In the weeks that follow Aidan's diagnosis, Darryl and I graduate from medical kindergarten, pressing on through grade one. We quickly learn to sift through confusing
New England Journal of Medicine
articles, ferreting out any helpful scraps of information. I read books and articles at two o'clock in the morning, while feeding Aidan. We both rake the internet, visiting websites relating to cystic fibrosis. There isn't time to even crack open the non-medical
What to expect the first year
parenting book.

This is not what we expected.

For most of my life I had been, like so many other people, happily ignorant of the medical world. My three sisters became nurses but I studied politics. My mom volunteered at a hospital while I steered clear. Apart from a few sports-related injuries, I managed to avoid white coats and waiting rooms altogether. Sports and fitness formed the core of my life. When aged eighteen I won a scholarship to play volleyball at Duke University, playing and training more than twenty-five hours each week. As life went on I assumed I would remain indefinitely in that exclusive class of healthy people, an elite group who pass by hospitals without entering, dropping gold coins in buckets labelled with unpronounceable medical conditions—giving partly out of generosity, partly as a superstitious offering to the gods of good health.

Then, while studying at Stanford University several years later, I met Darryl. I should have known better. I mean, it wouldn't take a rocket scientist to see that a relationship with a man from the furthest end of the planet was going to be complicated. And, oddly enough, I actually had about four Stanford PhD rocket scientists as friends at the time. But even they didn't warn me.

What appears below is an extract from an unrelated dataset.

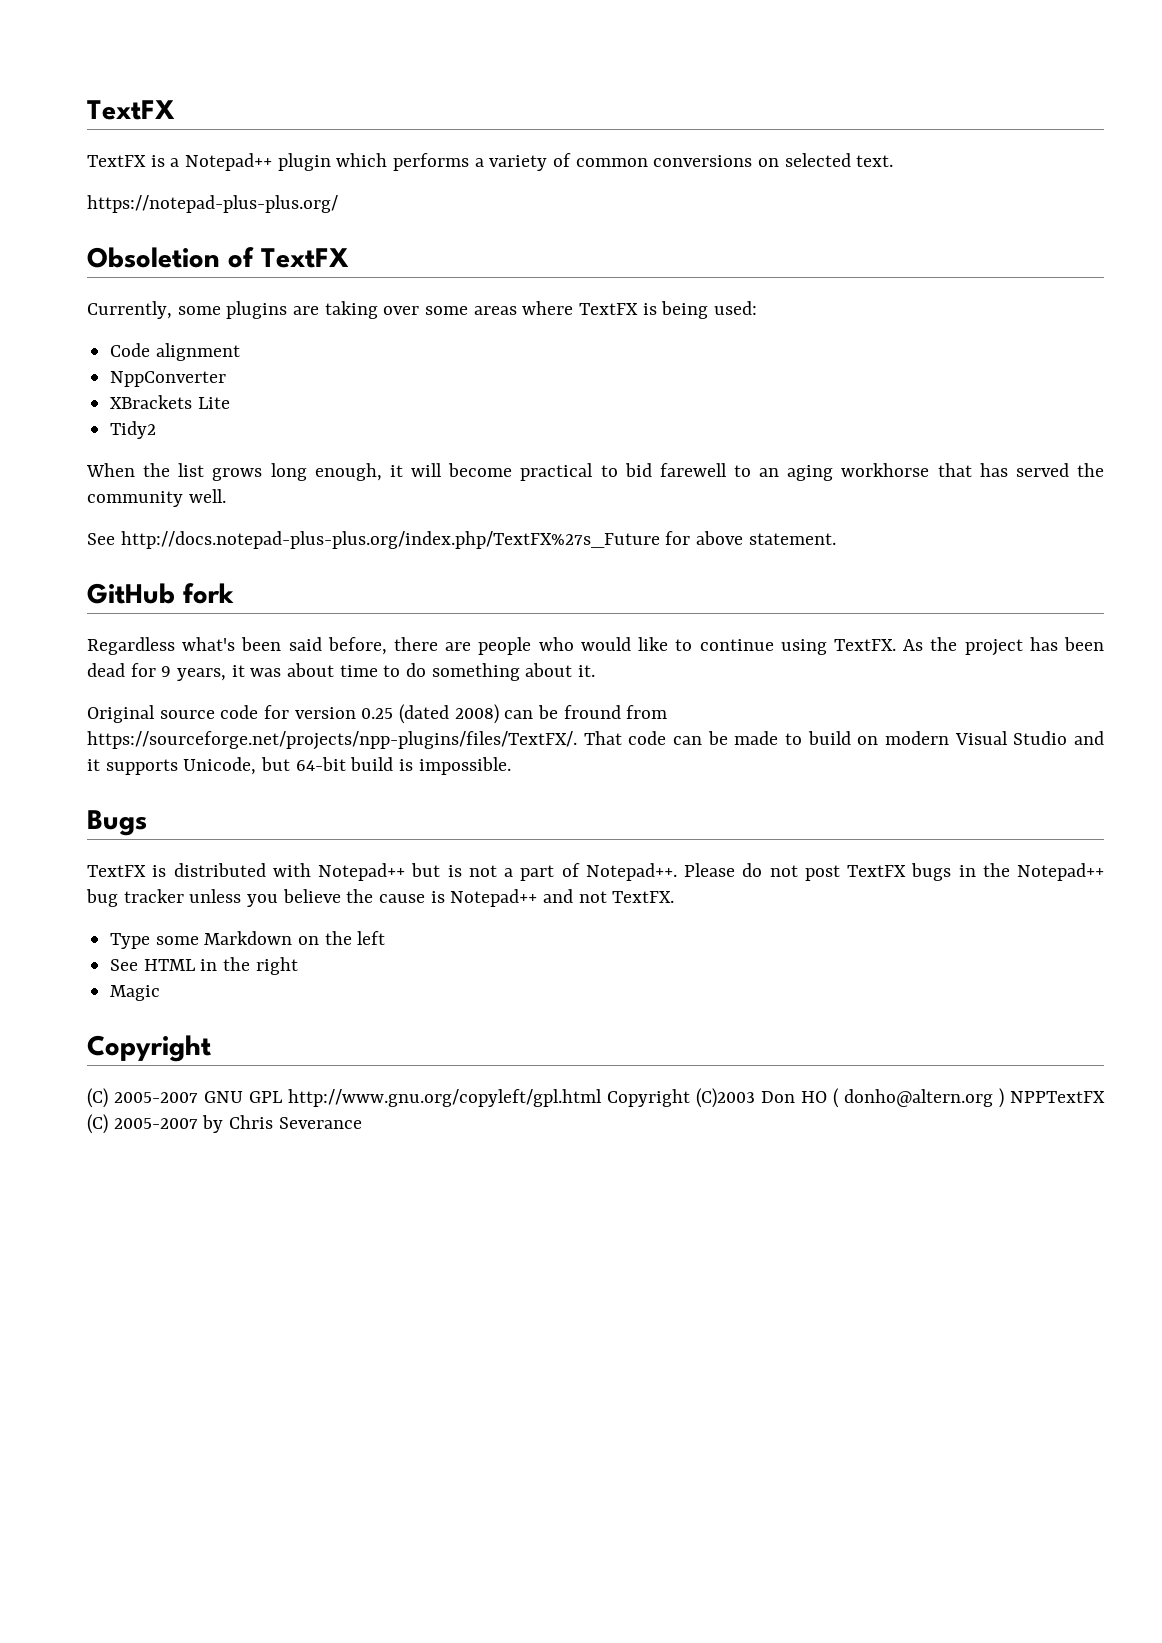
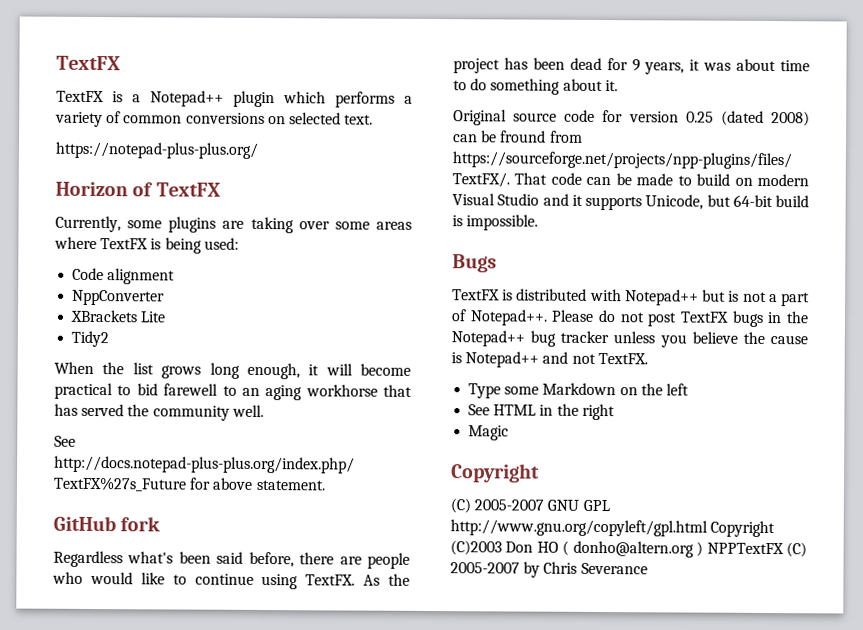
[87,247,220,268] Obsoletion -> [55,181,128,197] Horizon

I first encountered Darryl at one of those unpleasant beginning-of-the-year student parties where everyone is a stranger. He was about my height with a sinewy runner's build and perfect shoulders. I only noticed the striking blue eyes later when he made his way over to introduce himself, accompanied by his Indian roommate, Jayant. His faint Kiwi accent might have been enough to sell me on the man, except our first conversation throbbed with awkwardness. I learned he was from New Zealand; he was intrigued to discover that I played competitive volleyball (I suspect he knew about the tiny shorts worn in the sport). Then we discussed our academic plans.

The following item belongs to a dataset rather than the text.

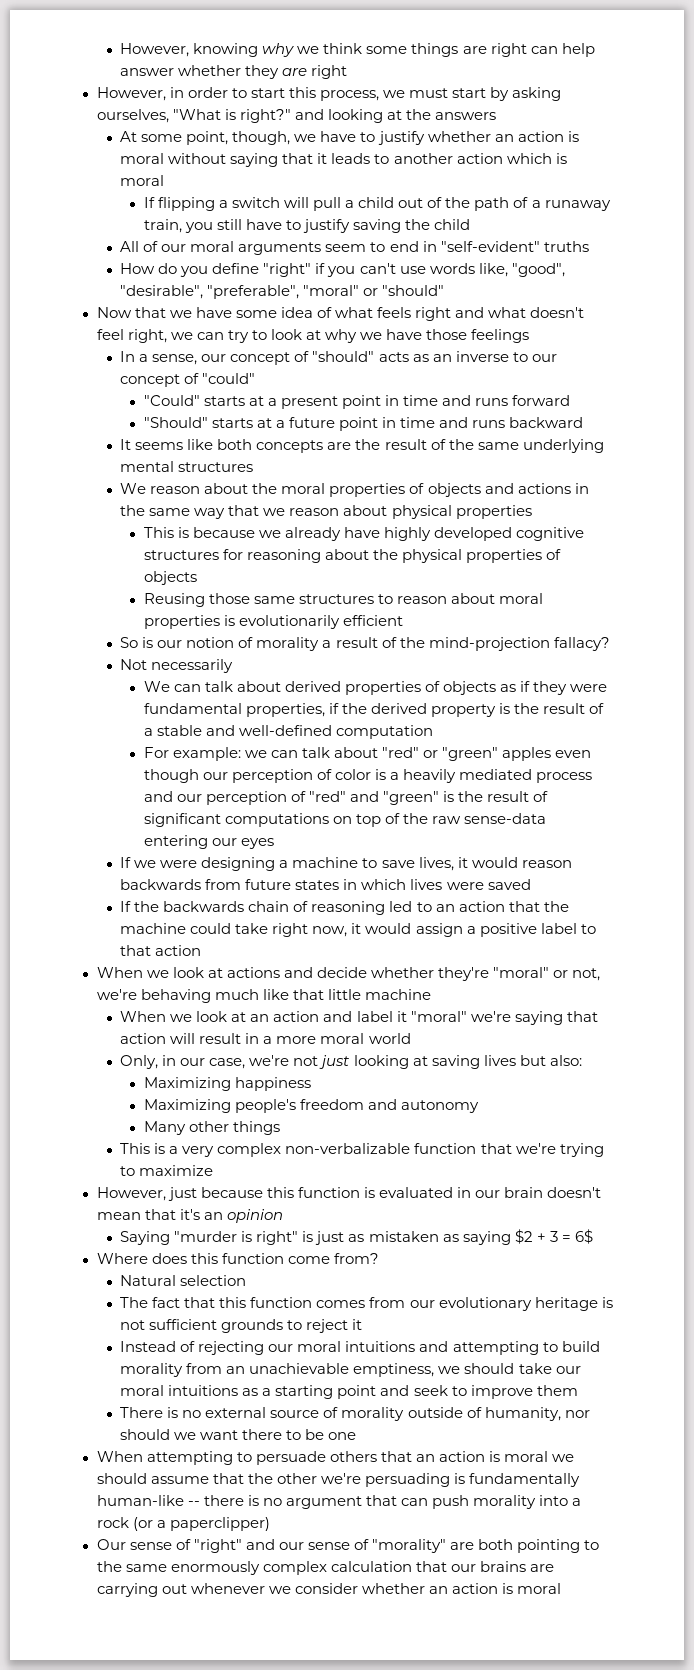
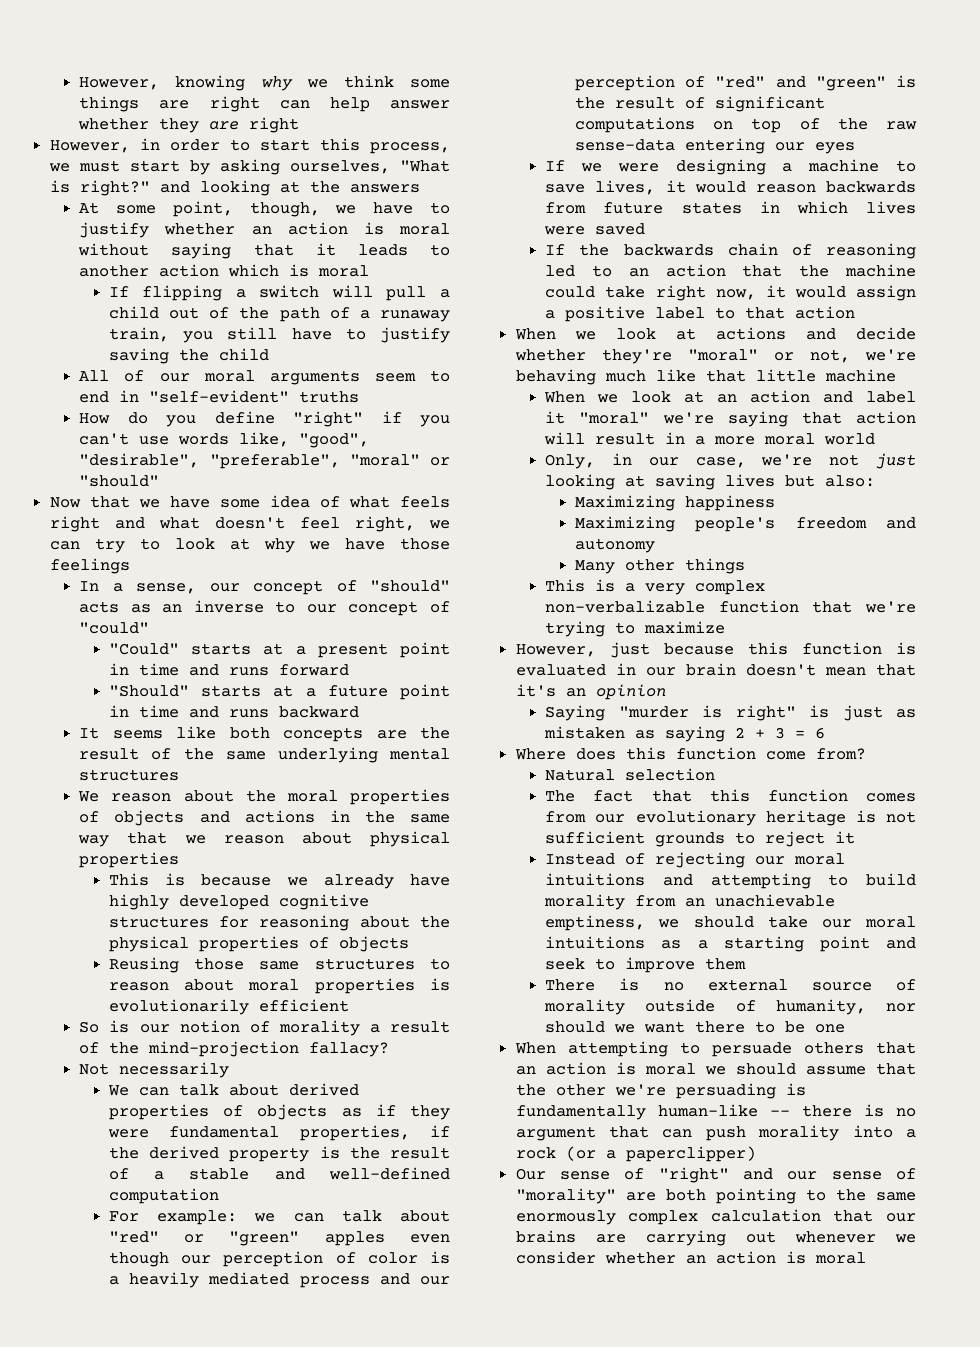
[514,1229,533,1244] $2 -> [735,727,746,738] 2
[574,1229,593,1244] 6$ -> [815,727,826,739] 6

‘I'm stressed about my economics class,' I confessed, after discovering he was working on a PhD in the subject.

‘Why?'

‘The maths may do me in; I'm not really a maths person.' Later I would discover that he was a ‘maths person', with a First Class degree in the subject from Cambridge.

‘Oh, I wouldn't worry. Anyone with good calculus skills will be fine.'

‘Uh, I never, er, actually got around to taking calculus …' I admit, as though confessing to not showering for the past month.

‘Really?'

I nod my head, grimly.

‘It must have been hard to get into the program without calculus …' he trails off, genuinely shocked.